● **Data to examine**
---

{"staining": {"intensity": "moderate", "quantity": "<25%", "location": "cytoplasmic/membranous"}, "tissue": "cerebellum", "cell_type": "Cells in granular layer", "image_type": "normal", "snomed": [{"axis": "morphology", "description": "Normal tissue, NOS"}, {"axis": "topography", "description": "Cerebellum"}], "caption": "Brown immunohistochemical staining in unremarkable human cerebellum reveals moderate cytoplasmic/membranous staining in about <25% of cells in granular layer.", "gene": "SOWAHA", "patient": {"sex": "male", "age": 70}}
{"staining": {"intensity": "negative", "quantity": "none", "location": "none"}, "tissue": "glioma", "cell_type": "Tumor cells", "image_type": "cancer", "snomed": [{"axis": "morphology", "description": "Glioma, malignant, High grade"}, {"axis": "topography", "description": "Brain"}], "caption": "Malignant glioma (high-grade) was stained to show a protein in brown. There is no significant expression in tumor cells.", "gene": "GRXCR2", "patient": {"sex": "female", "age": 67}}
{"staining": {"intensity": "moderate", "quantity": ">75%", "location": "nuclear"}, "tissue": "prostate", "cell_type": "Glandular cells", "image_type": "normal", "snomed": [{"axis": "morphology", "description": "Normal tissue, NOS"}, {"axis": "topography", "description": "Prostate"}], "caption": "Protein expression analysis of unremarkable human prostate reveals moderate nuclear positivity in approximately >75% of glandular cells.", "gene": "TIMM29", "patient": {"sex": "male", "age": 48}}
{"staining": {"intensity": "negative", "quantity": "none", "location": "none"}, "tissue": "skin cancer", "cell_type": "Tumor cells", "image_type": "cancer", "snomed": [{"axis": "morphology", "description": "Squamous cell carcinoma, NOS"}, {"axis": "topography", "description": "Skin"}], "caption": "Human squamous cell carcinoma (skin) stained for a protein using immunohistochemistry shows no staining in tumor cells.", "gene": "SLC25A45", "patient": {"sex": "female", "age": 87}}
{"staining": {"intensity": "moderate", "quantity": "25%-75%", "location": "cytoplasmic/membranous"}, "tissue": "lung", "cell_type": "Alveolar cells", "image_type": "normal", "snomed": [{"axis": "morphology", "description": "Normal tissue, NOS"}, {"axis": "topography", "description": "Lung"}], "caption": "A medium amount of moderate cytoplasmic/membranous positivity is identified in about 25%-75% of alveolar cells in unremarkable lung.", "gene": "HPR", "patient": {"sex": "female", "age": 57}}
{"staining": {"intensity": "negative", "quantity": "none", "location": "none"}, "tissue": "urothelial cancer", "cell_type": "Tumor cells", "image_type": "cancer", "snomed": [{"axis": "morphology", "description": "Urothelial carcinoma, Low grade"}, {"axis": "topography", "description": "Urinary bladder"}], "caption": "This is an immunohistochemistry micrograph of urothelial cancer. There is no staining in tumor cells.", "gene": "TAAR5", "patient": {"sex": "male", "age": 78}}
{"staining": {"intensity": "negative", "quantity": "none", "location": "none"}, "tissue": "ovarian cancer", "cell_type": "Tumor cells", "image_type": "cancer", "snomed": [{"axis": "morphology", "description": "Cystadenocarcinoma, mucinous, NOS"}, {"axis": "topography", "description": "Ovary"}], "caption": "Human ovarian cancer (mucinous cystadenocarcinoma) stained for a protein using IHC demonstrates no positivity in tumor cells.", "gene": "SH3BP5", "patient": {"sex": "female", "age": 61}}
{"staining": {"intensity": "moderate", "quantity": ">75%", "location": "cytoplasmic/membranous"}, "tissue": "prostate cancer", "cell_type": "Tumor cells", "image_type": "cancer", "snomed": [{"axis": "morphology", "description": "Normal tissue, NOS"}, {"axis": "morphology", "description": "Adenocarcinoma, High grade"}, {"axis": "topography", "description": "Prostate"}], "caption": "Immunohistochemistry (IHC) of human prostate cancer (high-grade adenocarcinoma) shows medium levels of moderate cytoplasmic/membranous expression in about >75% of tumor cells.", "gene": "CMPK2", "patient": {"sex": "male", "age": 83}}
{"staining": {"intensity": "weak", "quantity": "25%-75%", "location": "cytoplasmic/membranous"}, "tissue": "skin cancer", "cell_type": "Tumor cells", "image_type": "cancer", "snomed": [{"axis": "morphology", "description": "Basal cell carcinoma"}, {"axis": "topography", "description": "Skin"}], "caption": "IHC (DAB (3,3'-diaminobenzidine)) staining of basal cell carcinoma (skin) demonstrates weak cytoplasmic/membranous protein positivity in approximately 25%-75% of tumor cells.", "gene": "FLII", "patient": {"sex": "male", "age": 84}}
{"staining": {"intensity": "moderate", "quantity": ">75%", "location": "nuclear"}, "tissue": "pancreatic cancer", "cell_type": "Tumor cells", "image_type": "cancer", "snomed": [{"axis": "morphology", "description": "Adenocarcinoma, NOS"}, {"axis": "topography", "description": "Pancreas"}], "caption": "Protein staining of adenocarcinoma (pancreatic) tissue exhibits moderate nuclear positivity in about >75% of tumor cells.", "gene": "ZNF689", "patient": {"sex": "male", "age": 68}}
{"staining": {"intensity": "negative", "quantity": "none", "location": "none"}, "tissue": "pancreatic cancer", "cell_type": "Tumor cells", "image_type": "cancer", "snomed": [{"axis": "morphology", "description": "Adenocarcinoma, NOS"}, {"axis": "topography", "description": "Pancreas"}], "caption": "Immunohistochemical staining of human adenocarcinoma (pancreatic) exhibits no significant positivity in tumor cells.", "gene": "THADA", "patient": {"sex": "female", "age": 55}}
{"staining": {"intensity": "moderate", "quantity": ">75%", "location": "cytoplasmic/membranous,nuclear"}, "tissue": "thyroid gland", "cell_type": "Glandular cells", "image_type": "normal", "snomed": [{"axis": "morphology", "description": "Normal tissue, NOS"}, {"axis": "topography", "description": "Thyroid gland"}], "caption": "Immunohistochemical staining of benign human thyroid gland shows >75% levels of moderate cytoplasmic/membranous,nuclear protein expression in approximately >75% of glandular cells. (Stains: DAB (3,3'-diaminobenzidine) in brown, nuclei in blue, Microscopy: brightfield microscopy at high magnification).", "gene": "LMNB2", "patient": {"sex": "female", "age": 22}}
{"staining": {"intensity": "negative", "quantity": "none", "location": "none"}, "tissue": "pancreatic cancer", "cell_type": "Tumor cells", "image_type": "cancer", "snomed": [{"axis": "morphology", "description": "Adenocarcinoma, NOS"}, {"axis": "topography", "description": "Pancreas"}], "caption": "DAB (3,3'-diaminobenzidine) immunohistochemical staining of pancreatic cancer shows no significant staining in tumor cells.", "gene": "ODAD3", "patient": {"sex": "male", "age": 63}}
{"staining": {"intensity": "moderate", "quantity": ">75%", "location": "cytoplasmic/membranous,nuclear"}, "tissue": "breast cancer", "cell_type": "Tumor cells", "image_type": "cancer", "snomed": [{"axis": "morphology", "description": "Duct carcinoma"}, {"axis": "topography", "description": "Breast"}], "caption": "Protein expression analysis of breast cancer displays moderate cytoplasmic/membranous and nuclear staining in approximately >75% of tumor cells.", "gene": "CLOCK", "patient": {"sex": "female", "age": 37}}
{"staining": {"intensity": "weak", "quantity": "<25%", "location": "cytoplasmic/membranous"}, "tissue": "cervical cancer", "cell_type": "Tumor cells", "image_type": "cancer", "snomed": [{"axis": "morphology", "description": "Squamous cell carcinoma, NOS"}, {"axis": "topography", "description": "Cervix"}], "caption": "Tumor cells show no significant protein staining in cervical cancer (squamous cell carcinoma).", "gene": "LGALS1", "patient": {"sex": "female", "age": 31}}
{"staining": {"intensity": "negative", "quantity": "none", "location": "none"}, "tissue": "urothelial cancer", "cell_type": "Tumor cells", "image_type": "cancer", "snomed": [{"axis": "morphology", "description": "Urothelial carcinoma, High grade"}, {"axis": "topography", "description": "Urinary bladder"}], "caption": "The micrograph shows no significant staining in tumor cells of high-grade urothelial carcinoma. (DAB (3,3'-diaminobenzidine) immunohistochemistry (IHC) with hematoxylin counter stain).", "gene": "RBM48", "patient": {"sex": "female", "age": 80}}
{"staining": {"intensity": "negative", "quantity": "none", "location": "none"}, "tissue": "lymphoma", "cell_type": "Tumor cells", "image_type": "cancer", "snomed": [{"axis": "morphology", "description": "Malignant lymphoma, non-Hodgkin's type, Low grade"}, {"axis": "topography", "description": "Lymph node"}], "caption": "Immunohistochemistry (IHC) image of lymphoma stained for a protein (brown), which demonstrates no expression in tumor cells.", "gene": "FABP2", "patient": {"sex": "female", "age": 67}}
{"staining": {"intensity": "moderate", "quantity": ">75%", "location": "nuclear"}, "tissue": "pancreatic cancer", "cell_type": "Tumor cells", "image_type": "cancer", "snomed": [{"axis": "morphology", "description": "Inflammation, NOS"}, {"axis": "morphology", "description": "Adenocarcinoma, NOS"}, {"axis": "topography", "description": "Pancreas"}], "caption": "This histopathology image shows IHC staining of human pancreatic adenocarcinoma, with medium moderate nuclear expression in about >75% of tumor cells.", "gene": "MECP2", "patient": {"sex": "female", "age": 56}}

---

● **What to work on**
Please give back exactly the lines of this listing beginning at the line with "staining of adenocarcinoma" and ending with the line with "staining of benign", both included, and nothing else.

● **Task response**
{"staining": {"intensity": "moderate", "quantity": ">75%", "location": "nuclear"}, "tissue": "pancreatic cancer", "cell_type": "Tumor cells", "image_type": "cancer", "snomed": [{"axis": "morphology", "description": "Adenocarcinoma, NOS"}, {"axis": "topography", "description": "Pancreas"}], "caption": "Protein staining of adenocarcinoma (pancreatic) tissue exhibits moderate nuclear positivity in about >75% of tumor cells.", "gene": "ZNF689", "patient": {"sex": "male", "age": 68}}
{"staining": {"intensity": "negative", "quantity": "none", "location": "none"}, "tissue": "pancreatic cancer", "cell_type": "Tumor cells", "image_type": "cancer", "snomed": [{"axis": "morphology", "description": "Adenocarcinoma, NOS"}, {"axis": "topography", "description": "Pancreas"}], "caption": "Immunohistochemical staining of human adenocarcinoma (pancreatic) exhibits no significant positivity in tumor cells.", "gene": "THADA", "patient": {"sex": "female", "age": 55}}
{"staining": {"intensity": "moderate", "quantity": ">75%", "location": "cytoplasmic/membranous,nuclear"}, "tissue": "thyroid gland", "cell_type": "Glandular cells", "image_type": "normal", "snomed": [{"axis": "morphology", "description": "Normal tissue, NOS"}, {"axis": "topography", "description": "Thyroid gland"}], "caption": "Immunohistochemical staining of benign human thyroid gland shows >75% levels of moderate cytoplasmic/membranous,nuclear protein expression in approximately >75% of glandular cells. (Stains: DAB (3,3'-diaminobenzidine) in brown, nuclei in blue, Microscopy: brightfield microscopy at high magnification).", "gene": "LMNB2", "patient": {"sex": "female", "age": 22}}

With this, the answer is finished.